The Monster SquadThe Monster Squad (1987). A group of monster kids save their hometown from Dracula and his army of monsters that include The Mummy, The Gill-Man, The Wolf Man and the Frankenstein Monster (all re-imagined by Stan Winston). Now this cult classic showed its worth when Lionsgate’s 2009 Blu-ray sold out in no time. There’s even a remake in the works. Nuff said!


House of Frankenstein (1997)House of Frankenstein (1997).
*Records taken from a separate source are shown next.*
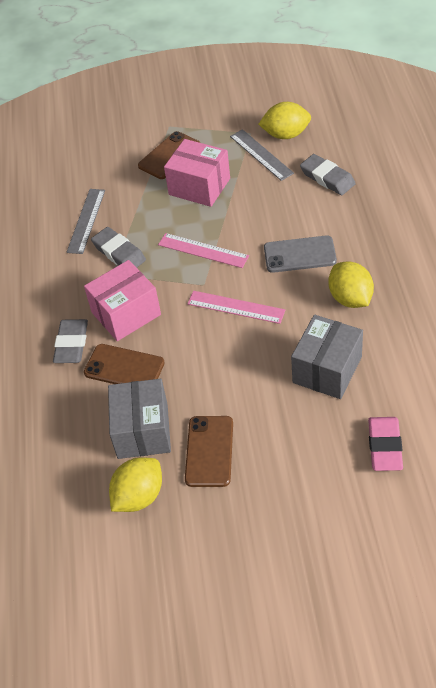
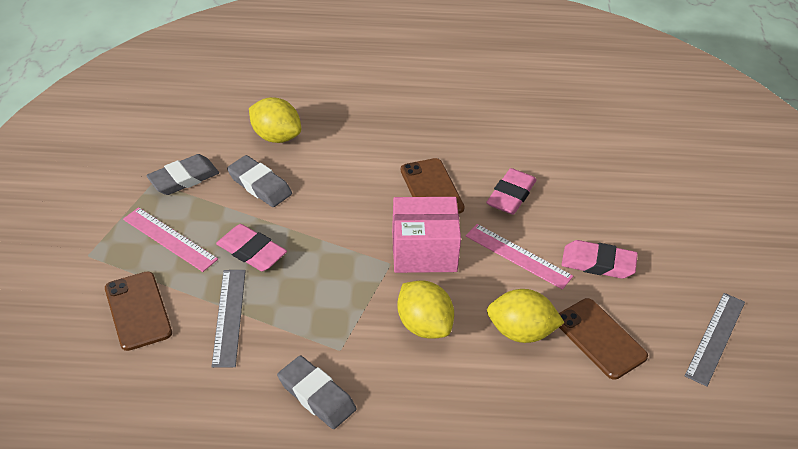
grey box: [108,378,171,459] [291,315,363,399] = 2 -> none = 0
grey phone: [264,236,337,273] = 1 -> none = 0
pink box: [84,260,161,341] [164,139,230,207] = 2 -> [392,197,461,273] = 1
pink eraser: [368,417,403,471] = 1 -> [216,224,287,271] [486,168,537,215] [561,240,638,279] = 3

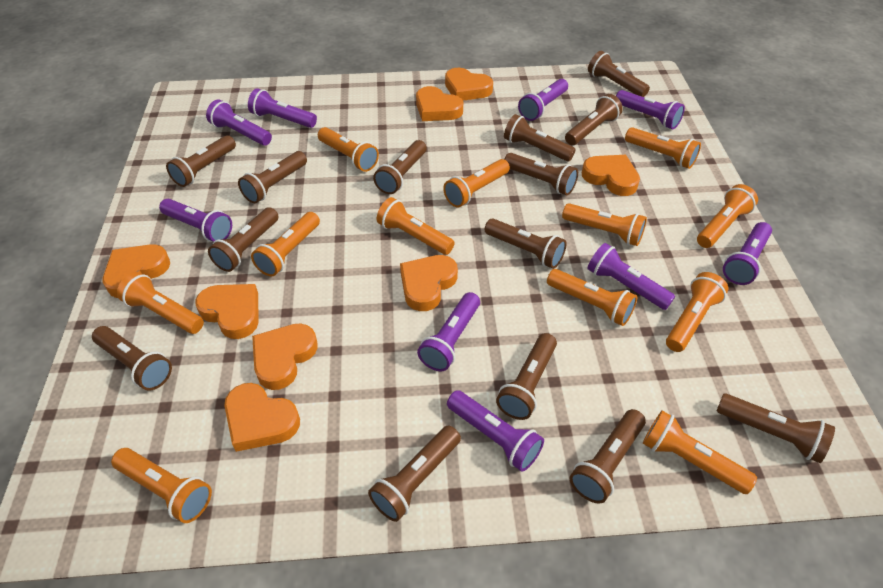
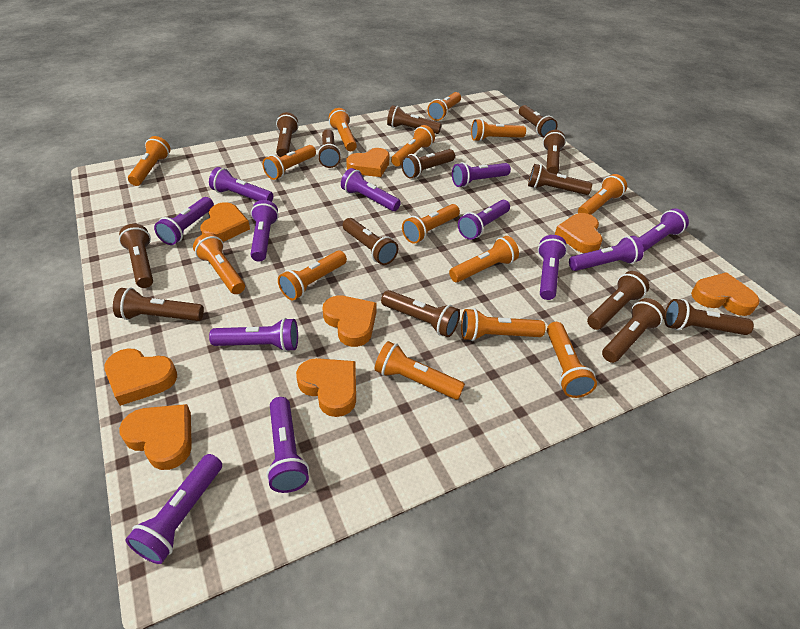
orange flashlight: [111,448,212,523] [117,272,204,334] [251,212,320,277] [318,127,379,172] [377,197,455,255] [443,159,510,207] [547,269,637,326] [562,203,647,246] [625,127,701,169] [643,410,757,494] [666,272,728,352] [697,184,758,248] = 12 -> [128,136,171,186] [193,233,245,294] [262,145,316,180] [278,250,347,300] [329,108,357,151] [375,341,465,400] [391,125,435,167] [402,204,460,244] [427,92,461,121] [449,236,519,282] [461,308,546,341] [471,119,526,142] [547,322,597,398] [578,174,627,215] = 14
purple flashlight: [159,199,232,242] [206,100,272,146] [248,88,317,128] [417,292,480,371] [447,390,544,472] [518,79,568,121] [587,243,675,310] [616,90,685,129] [723,222,772,285] = 9 -> [126,454,222,564] [154,197,214,245] [209,167,273,202] [209,318,298,352] [250,200,279,262] [266,397,309,493] [341,168,401,211] [452,162,511,187] [458,200,510,240] [538,235,567,300] [569,236,644,271] [639,209,689,252] = 12

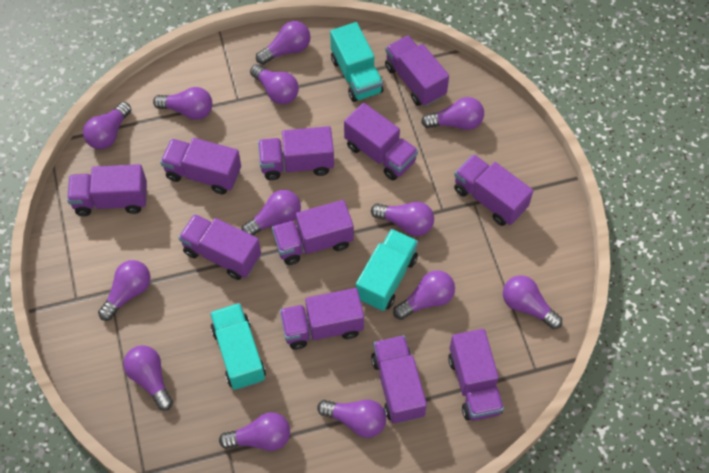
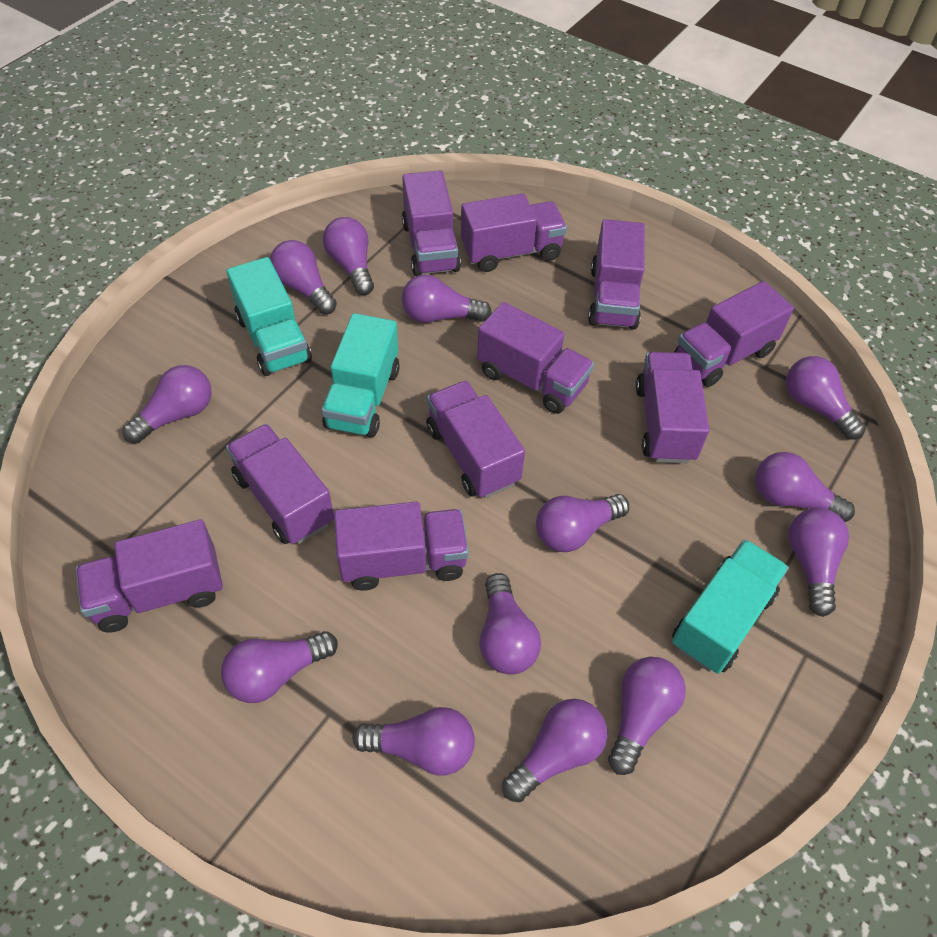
purple truck: [67,164,147,216] [160,138,241,194] [178,214,261,280] [258,126,334,180] [272,200,354,265] [280,288,364,350] [344,103,418,180] [371,335,427,424] [385,36,449,106] [448,329,504,421] [454,154,533,226] = 11 -> [76,519,223,632] [226,424,334,544] [334,502,469,591] [402,170,461,276] [426,381,525,498] [461,193,567,272] [477,302,594,414] [588,219,645,329] [636,352,709,463] [674,281,794,387] = 10

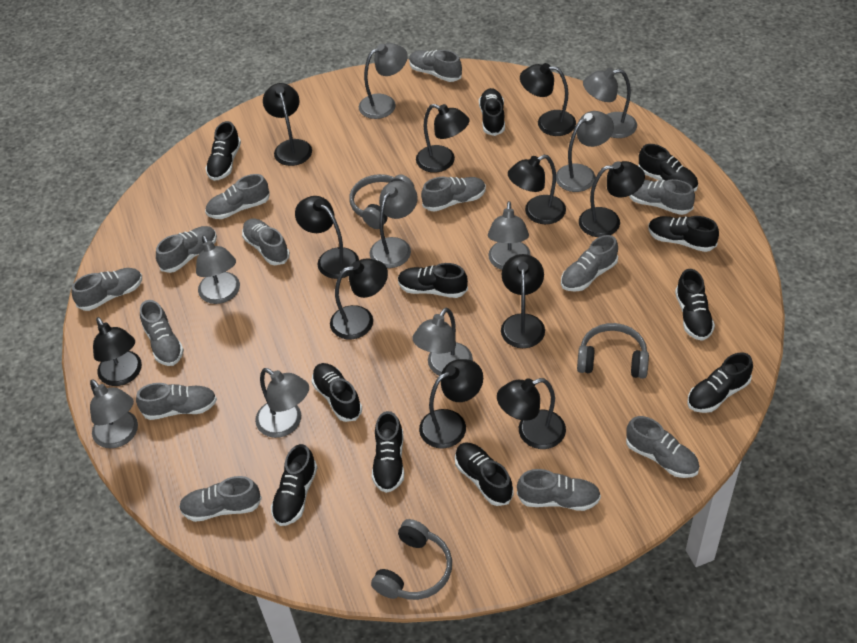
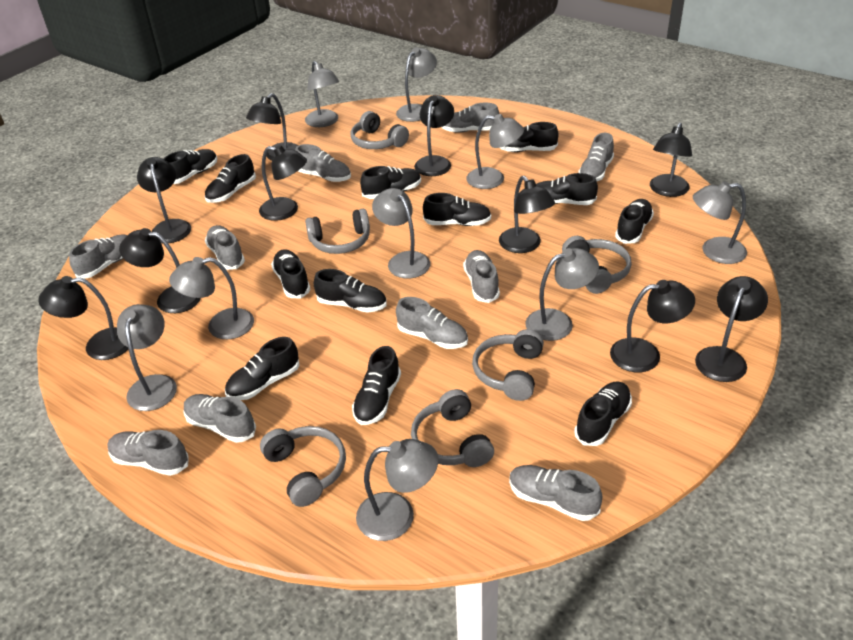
black lamp: [93,317,142,386] [263,83,312,166] [295,196,359,279] [330,259,388,340] [416,104,470,173] [419,359,483,448] [497,378,566,449] [501,254,545,348] [508,155,566,224] [520,63,576,136] [579,161,645,237] = 11 -> [38,276,128,360] [119,228,201,313] [137,157,191,243] [246,93,298,161] [259,145,307,221] [414,95,454,176] [499,176,555,253] [610,280,695,372] [650,123,692,197] [695,276,768,382] = 10
black shoe: [206,121,241,181] [271,444,317,526] [312,363,362,422] [372,411,404,493] [398,263,468,298] [455,443,514,506] [479,88,505,136] [639,144,698,192] [648,216,719,252] [675,269,715,341] [687,352,753,413] = 11 -> [163,149,217,184] [205,154,256,203] [225,337,300,400] [271,249,311,298] [314,269,387,313] [352,346,401,425] [360,166,421,199] [423,193,491,226] [500,122,559,152] [536,173,598,205] [574,381,632,446] [615,199,654,244] = 12
grey headphones: [349,174,415,229] [371,519,452,600] [577,323,649,379] = 3 -> [260,426,346,507] [305,209,370,254] [351,111,409,149] [411,389,494,467] [472,329,544,401] [562,236,632,294] = 6
grey shoe: [72,268,142,311] [136,383,217,420] [140,300,184,366] [156,226,217,273] [179,476,262,522] [205,174,270,219] [242,219,290,265] [409,50,462,82] [421,177,486,212] [517,469,601,511] [561,235,618,292] [626,416,700,478] [629,179,695,215] = 13 -> [69,234,127,279] [107,430,189,476] [184,394,256,443] [205,225,245,270] [295,144,351,182] [396,297,468,349] [442,103,499,133] [463,250,500,303] [509,465,602,521] [578,133,614,181] = 10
Adrian Pasdar’s LA detective battles Greg Wise’s vampire and the Frankenstein monster while trying to save his werewolf girlfriend (Teri Polo) in this so-so TV movie.


Van HelsingVan Helsing (2004) Hugh Jackman’s vigilante monster hunter joins forces with Kate Beckinsale to take down Dracula, Frankenstein, Dr Jekyll and Mr Hyde in Stephen Sommers’ tongue-in-cheek blockbuster which filmgoers loved, but critics hated. I so wanted this to work out!


House of the Wolf Man


House of the Wolf Man (2009) Five strangers discover Dracula, The Wolf Man, Frankenstein’s Monster and Lon Chaney Jr’s grandson (Ron Chaney) hiding out in an old castle that they’re in line to inherit.

The UK Blu-ray of Ninjas vs Monsters includes 2010’s Ninjas Vs Vampires, the second film in the trilogy (urgh!). Left Film’s Blu-ray and DVD releases also include commentaries with director Justin Timpane and co-producer Michael Dougherty, and comedy Trekoff commentary; auditions, deleted scenes, funny (its not, actually) alternative ending, a tribute to Brian Anderson (who did the visual effects), trailers and the Until We Drop Down Dead music video.